Bad initial energy and setting test values for ordered transform

Hi all,

I’m trying to run an ordinal logistic regression, but am running issues when trying to set test values. The model I’m using is below,

with pm.Model() as model:

    # weights
    w_mu = pm.Laplace("w_mu", mu=0, b=1, shape=n_items)
    w_sigma = pm.HalfCauchy("w_sigma", beta=5, shape=n_items)

    w_raw = pm.Normal("w_raw", mu=0, sd=1, shape=(n_groups, n_items))
    w = pm.Deterministic("w", w_mu + w_raw * w_sigma)

    # thresholds
    mu_thresholds = pm.Normal("mu_thresholds", mu=0, sd=5, shape=4)
    sigma_thresholds = pm.HalfCauchy("sigma_thresholds", beta=5, shape=4)      

    thresholds = pm.Normal(
        "thresholds",
        mu=mu_thresholds,
        sd=sigma_thresholds,
        shape=4,
        testval=np.array([-2, -1, 1, 2]),
        transform=pm.distributions.transforms.ordered
    )

    wx = tt.sum(w[group_codes] * X_, axis=1)
    y_ = pm.OrderedLogistic(
        "y", 
        cutpoints=thresholds,
        eta=wx,
        observed=y
    )

I keep seeing an error related to bad initial energy, so after looking at this previous post, I checked the logp values, none of which are NaN or inf, but the test values being used for the thresholds variable aren’t what I specified.
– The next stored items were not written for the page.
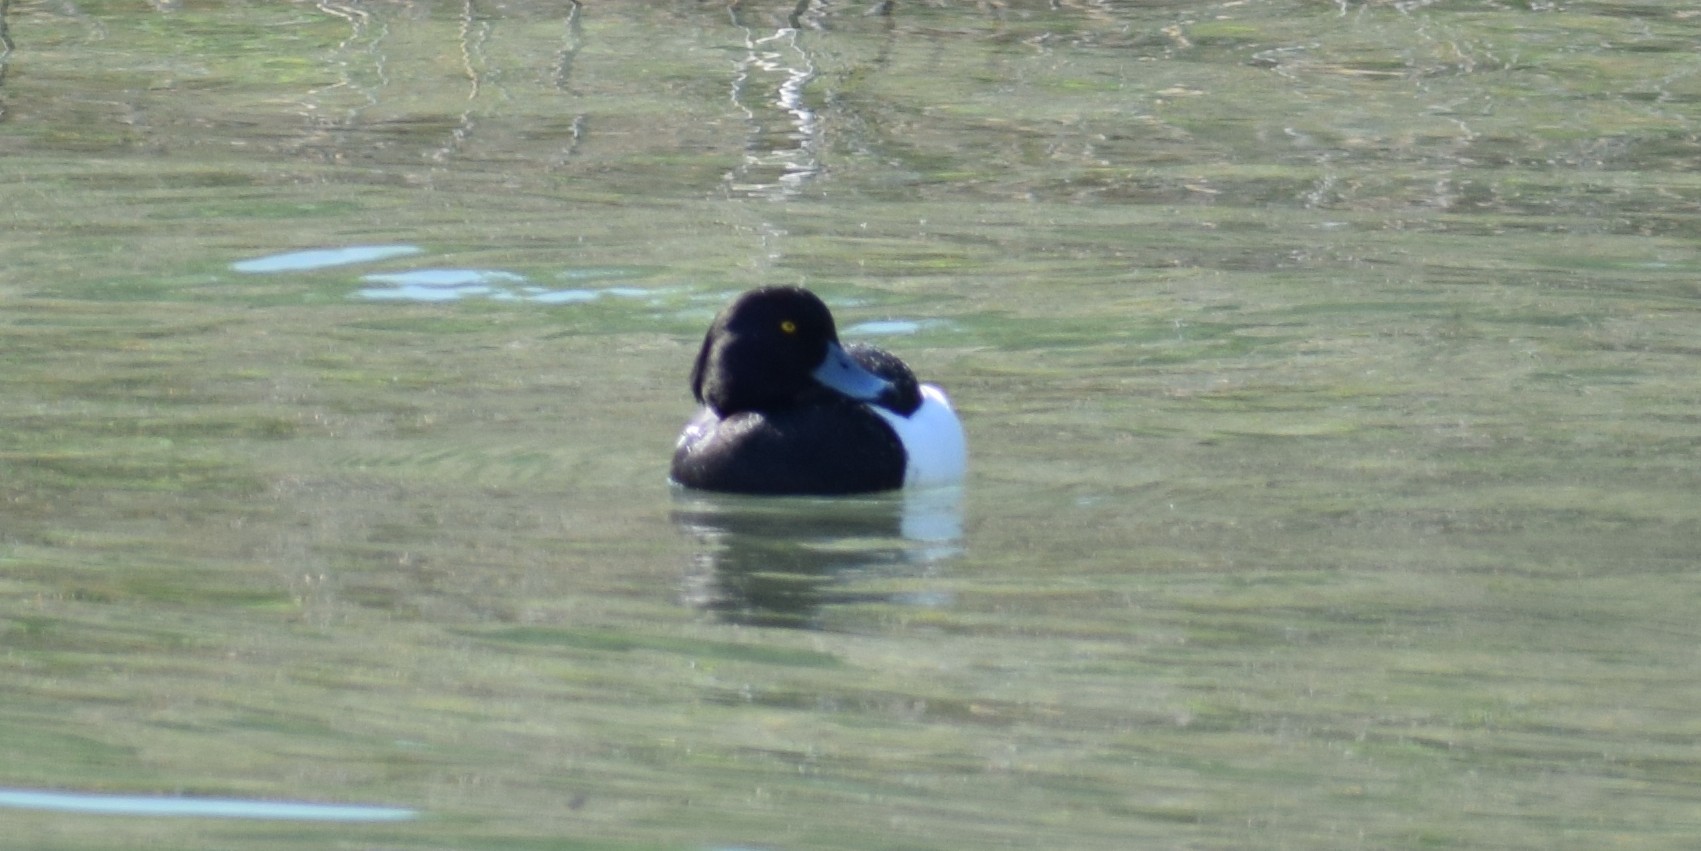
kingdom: Animalia
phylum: Chordata
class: Aves
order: Anseriformes
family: Anatidae
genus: Aythya
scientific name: Aythya fuligula
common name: Tufted duck
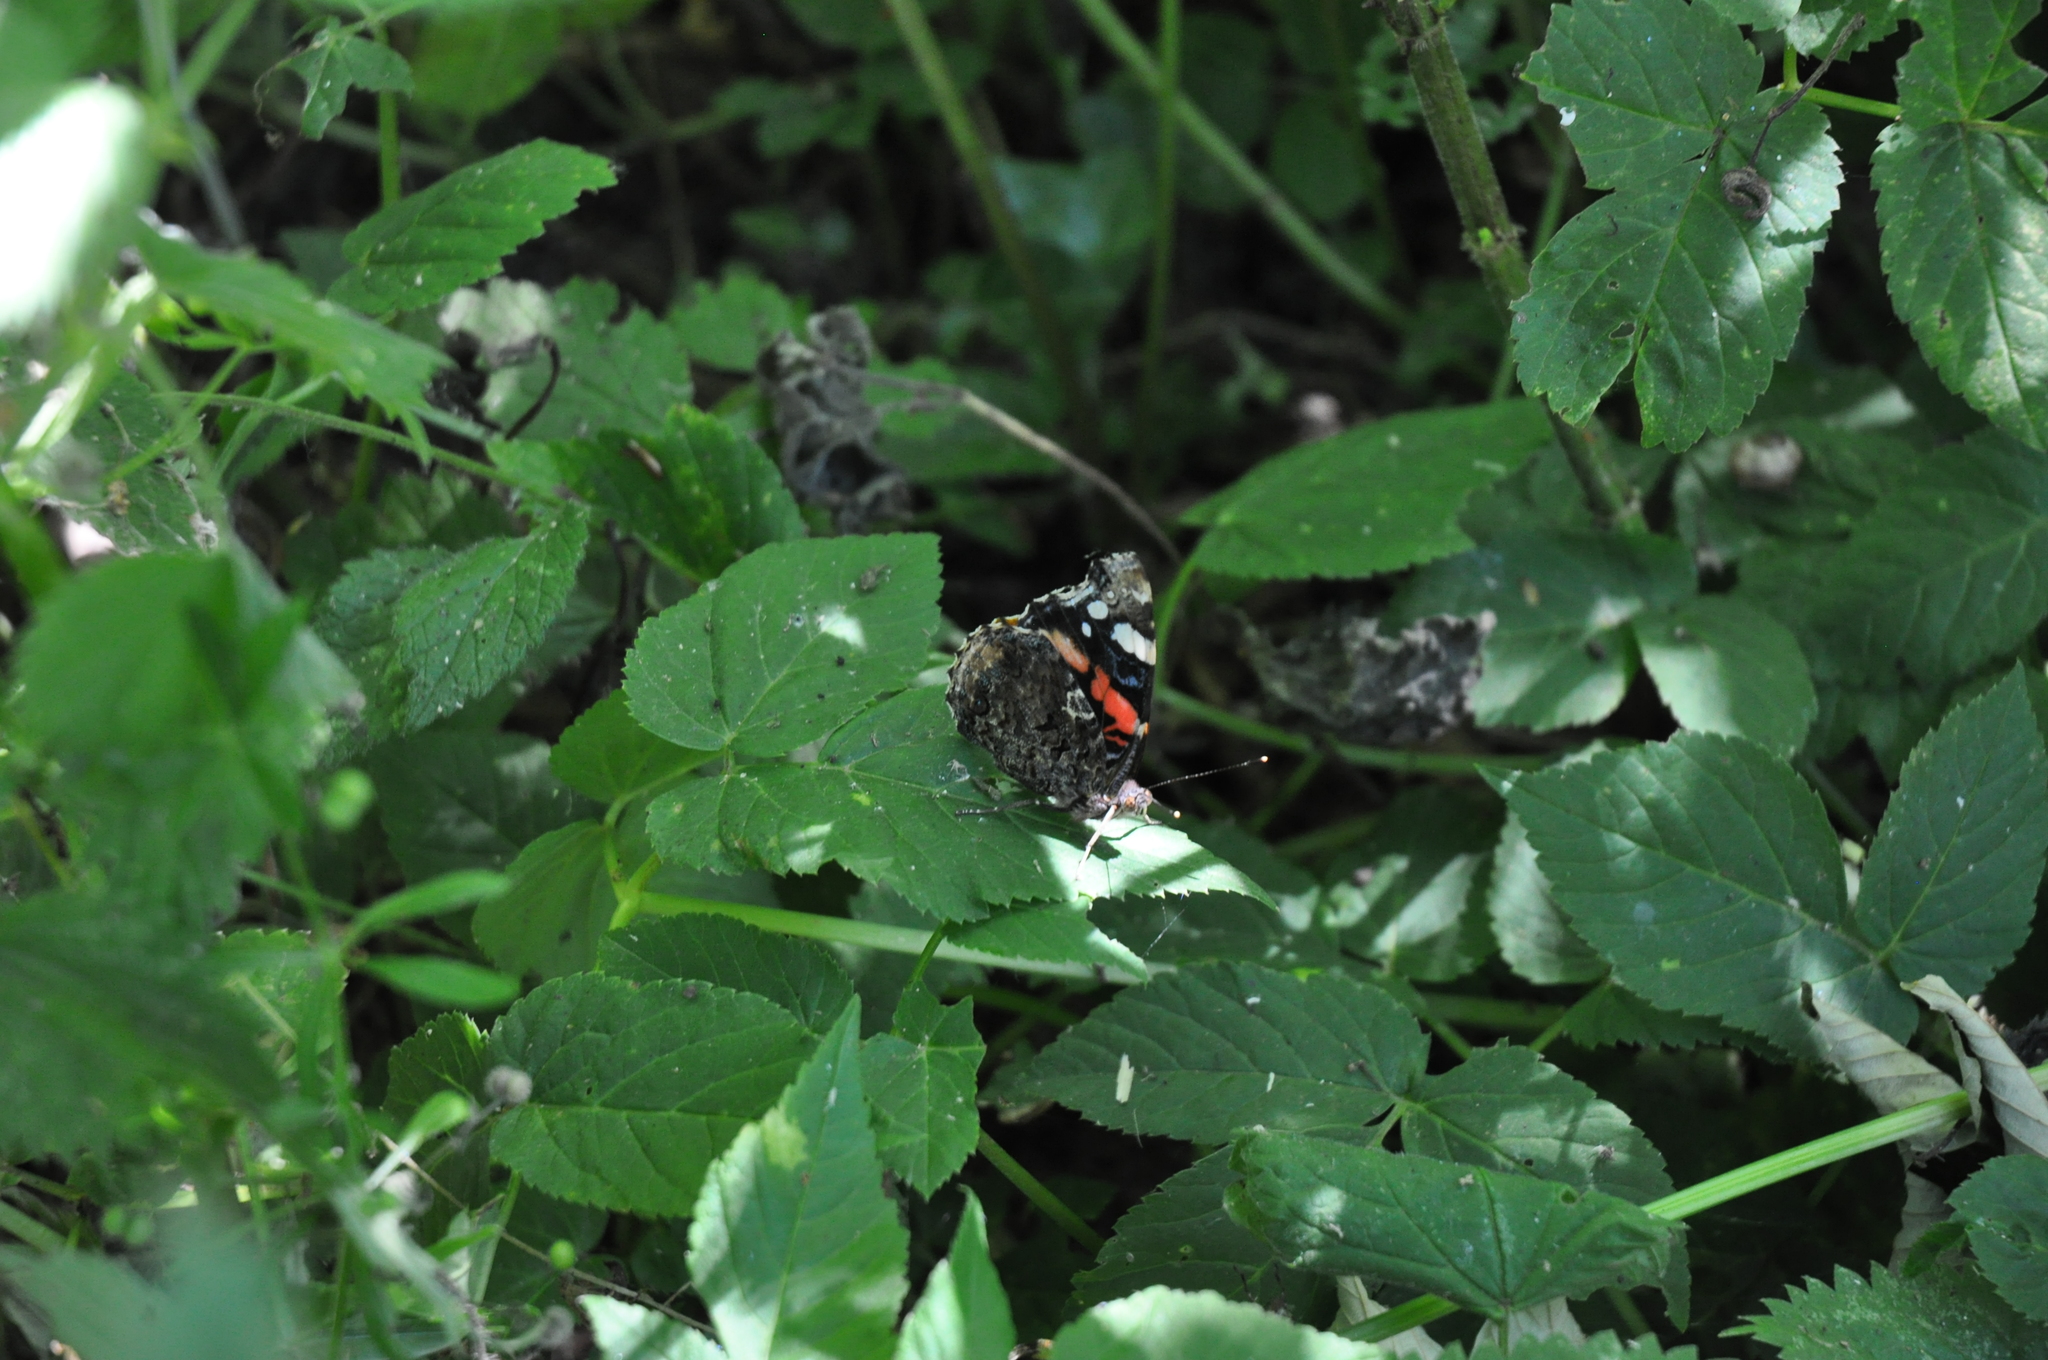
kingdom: Animalia
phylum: Arthropoda
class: Insecta
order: Lepidoptera
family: Nymphalidae
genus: Vanessa
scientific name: Vanessa atalanta
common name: Red admiral
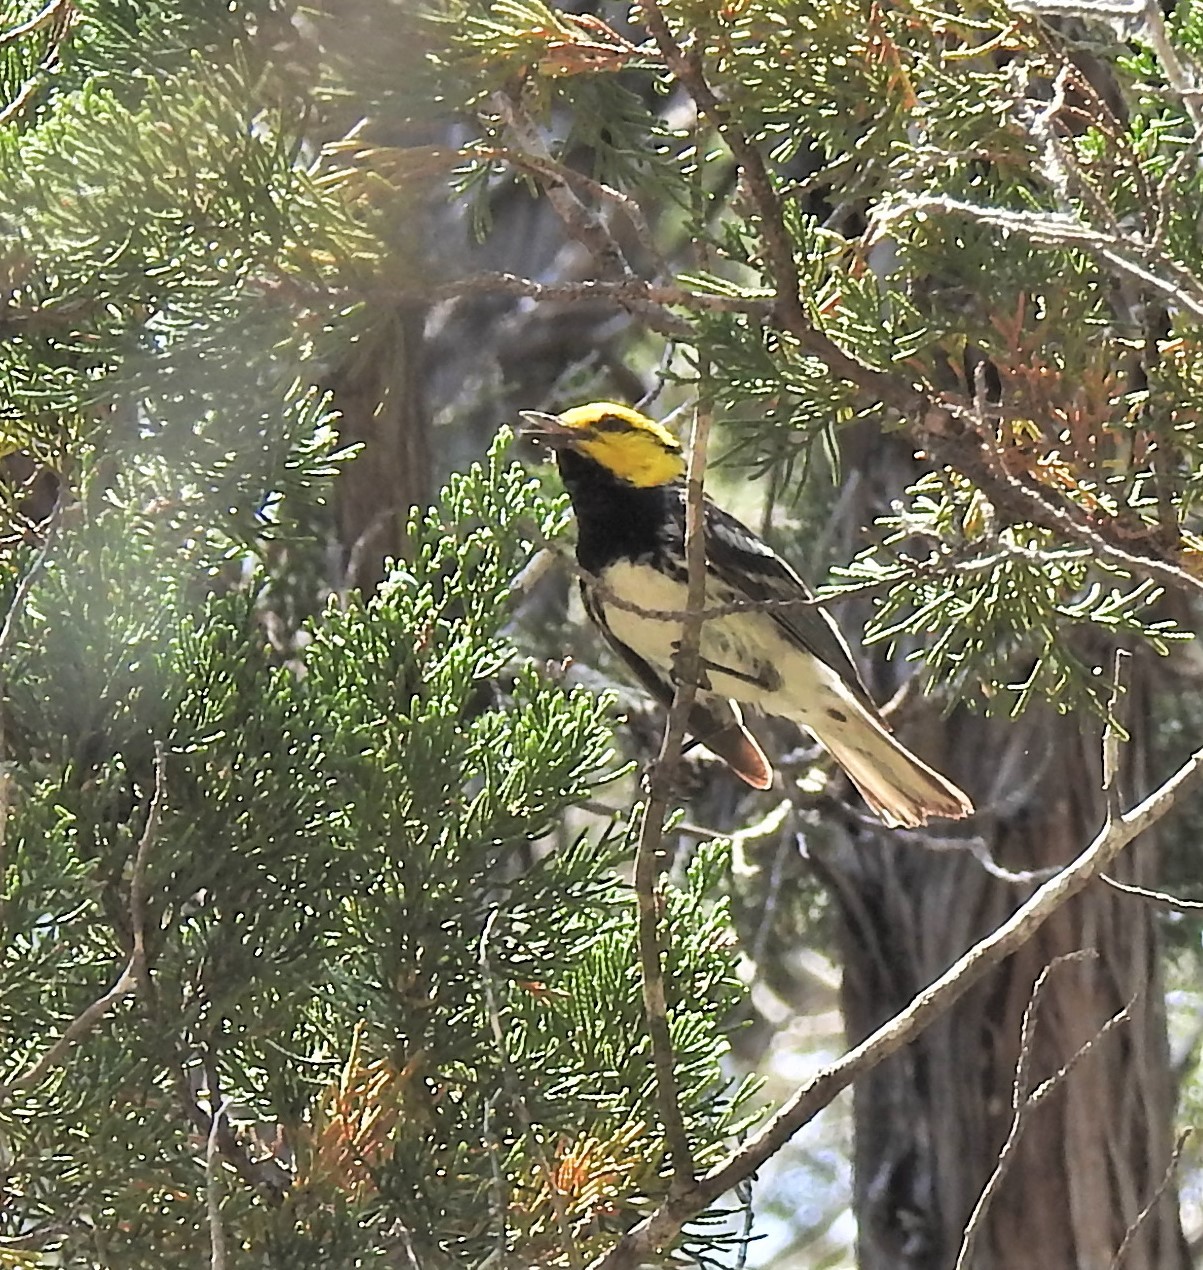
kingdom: Animalia
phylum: Chordata
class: Aves
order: Passeriformes
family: Parulidae
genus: Setophaga
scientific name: Setophaga chrysoparia
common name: Golden-cheeked warbler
{'mu_thresholds': array([0., 0., 0., 0.]),
 'sigma_thresholds_log__': array([1.60943791, 1.60943791, 1.60943791, 1.60943791]),
 'thresholds_ordered__': array([-2.        ,  0.        ,  0.69314718,  0.        ]),
 'w_mu': array([0., 0., 0., 0., 0., 0.]),
 'w_raw': array([[0., 0., 0., 0., 0., 0.],
        [0., 0., 0., 0., 0., 0.],
        [0., 0., 0., 0., 0., 0.],
        ...,
        [0., 0., 0., 0., 0., 0.],
        [0., 0., 0., 0., 0., 0.],
        [0., 0., 0., 0., 0., 0.]]),
 'w_sigma_log__': array([1.60943791, 1.60943791, 1.60943791, 1.60943791, 1.60943791,
        1.60943791])}

The test values aren’t ordered, which makes me think (according to the post I linked to) that this could be the issue. How can I specify the test values properly for the model?

Thanks!

Hmmm, this is a bit suprising as your model specification look correct to me. Would you be able to share the data as well?

Thanks for your help! I can’t share the data, but using this mock data recreated the issue,

    np.random.seed(100)
    X = np.random.randint(-2, 3, size=600).reshape(-1, 6)
    y = np.random.randint(0, 5, size=100)
    group_codes = np.random.randint(0, 10, size=100)
    n_groups = len(np.unique(group_codes))
    n_items = X.shape[1] 

I should also mention that this is running on python 2.7 and pymc3 version 3.6.

I should also mention that, for testing, I’m sampling using,

        trace = pm.sample(
            draws=1000,
            chains=2,
            cores=1,
            nuts_kwargs=dict(target_accept=0.95),
            tune=1000
        )

Oh right, the problem is that the default initialization ‘jitter+adapt_diag’ randomize the initial value by adding some uniform jitter, which makes the ordered variable un-ordered. Something like this should work:

with model:
    trace = pm.sample(init='adapt_diag')
1 Like

Amazing, that solved it. I feel very silly now. Thanks for your help!